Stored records
━━━━━━━━

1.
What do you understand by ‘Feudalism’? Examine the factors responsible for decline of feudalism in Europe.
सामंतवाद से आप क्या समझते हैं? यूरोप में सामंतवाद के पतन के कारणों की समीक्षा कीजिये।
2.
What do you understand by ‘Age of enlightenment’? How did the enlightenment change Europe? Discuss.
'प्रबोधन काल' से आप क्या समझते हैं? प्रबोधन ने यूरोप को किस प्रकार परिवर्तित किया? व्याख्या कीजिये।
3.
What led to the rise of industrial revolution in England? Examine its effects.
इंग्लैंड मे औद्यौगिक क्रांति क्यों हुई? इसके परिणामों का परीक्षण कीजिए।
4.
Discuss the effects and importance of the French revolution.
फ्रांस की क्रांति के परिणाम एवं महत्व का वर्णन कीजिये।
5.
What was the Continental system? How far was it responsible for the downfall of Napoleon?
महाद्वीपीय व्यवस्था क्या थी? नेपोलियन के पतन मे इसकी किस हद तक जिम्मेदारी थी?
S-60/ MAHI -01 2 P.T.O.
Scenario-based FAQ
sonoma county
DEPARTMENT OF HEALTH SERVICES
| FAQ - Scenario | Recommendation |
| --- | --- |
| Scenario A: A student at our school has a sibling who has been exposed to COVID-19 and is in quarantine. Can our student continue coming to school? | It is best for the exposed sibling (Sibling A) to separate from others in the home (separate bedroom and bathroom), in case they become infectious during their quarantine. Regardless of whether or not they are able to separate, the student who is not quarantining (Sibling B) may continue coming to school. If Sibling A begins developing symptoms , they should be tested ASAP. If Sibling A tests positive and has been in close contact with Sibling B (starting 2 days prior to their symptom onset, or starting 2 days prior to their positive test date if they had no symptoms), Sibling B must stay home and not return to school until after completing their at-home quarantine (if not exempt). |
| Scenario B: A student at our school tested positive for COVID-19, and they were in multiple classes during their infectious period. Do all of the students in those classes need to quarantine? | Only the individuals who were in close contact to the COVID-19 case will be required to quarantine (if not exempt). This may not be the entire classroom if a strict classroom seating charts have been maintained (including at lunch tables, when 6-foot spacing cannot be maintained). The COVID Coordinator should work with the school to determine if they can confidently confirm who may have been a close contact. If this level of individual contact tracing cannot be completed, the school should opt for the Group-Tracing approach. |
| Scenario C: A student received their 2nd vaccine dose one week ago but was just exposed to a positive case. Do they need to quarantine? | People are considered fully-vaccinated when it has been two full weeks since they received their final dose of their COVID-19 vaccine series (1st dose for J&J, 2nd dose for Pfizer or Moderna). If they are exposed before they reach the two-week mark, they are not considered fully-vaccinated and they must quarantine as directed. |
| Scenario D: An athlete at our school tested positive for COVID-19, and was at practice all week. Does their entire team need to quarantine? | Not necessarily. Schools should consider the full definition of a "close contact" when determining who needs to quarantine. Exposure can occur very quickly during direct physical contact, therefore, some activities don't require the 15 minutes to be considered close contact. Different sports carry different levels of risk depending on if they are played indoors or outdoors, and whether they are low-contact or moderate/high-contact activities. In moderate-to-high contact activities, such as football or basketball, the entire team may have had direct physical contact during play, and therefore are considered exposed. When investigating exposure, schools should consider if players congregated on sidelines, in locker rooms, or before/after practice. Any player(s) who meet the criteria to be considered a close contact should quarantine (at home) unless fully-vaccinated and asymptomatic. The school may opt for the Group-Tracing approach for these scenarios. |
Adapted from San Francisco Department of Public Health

━━━━━━━━

:: What to work on ::
Copy out only the lines above from the one with "as directed. |" to the one with "these scenarios. |", inclusive, exactly as they stand.

:: Answer section ::
| Scenario C: A student received their 2nd vaccine dose one week ago but was just exposed to a positive case. Do they need to quarantine? | People are considered fully-vaccinated when it has been two full weeks since they received their final dose of their COVID-19 vaccine series (1st dose for J&J, 2nd dose for Pfizer or Moderna). If they are exposed before they reach the two-week mark, they are not considered fully-vaccinated and they must quarantine as directed. |
| Scenario D: An athlete at our school tested positive for COVID-19, and was at practice all week. Does their entire team need to quarantine? | Not necessarily. Schools should consider the full definition of a "close contact" when determining who needs to quarantine. Exposure can occur very quickly during direct physical contact, therefore, some activities don't require the 15 minutes to be considered close contact. Different sports carry different levels of risk depending on if they are played indoors or outdoors, and whether they are low-contact or moderate/high-contact activities. In moderate-to-high contact activities, such as football or basketball, the entire team may have had direct physical contact during play, and therefore are considered exposed. When investigating exposure, schools should consider if players congregated on sidelines, in locker rooms, or before/after practice. Any player(s) who meet the criteria to be considered a close contact should quarantine (at home) unless fully-vaccinated and asymptomatic. The school may opt for the Group-Tracing approach for these scenarios. |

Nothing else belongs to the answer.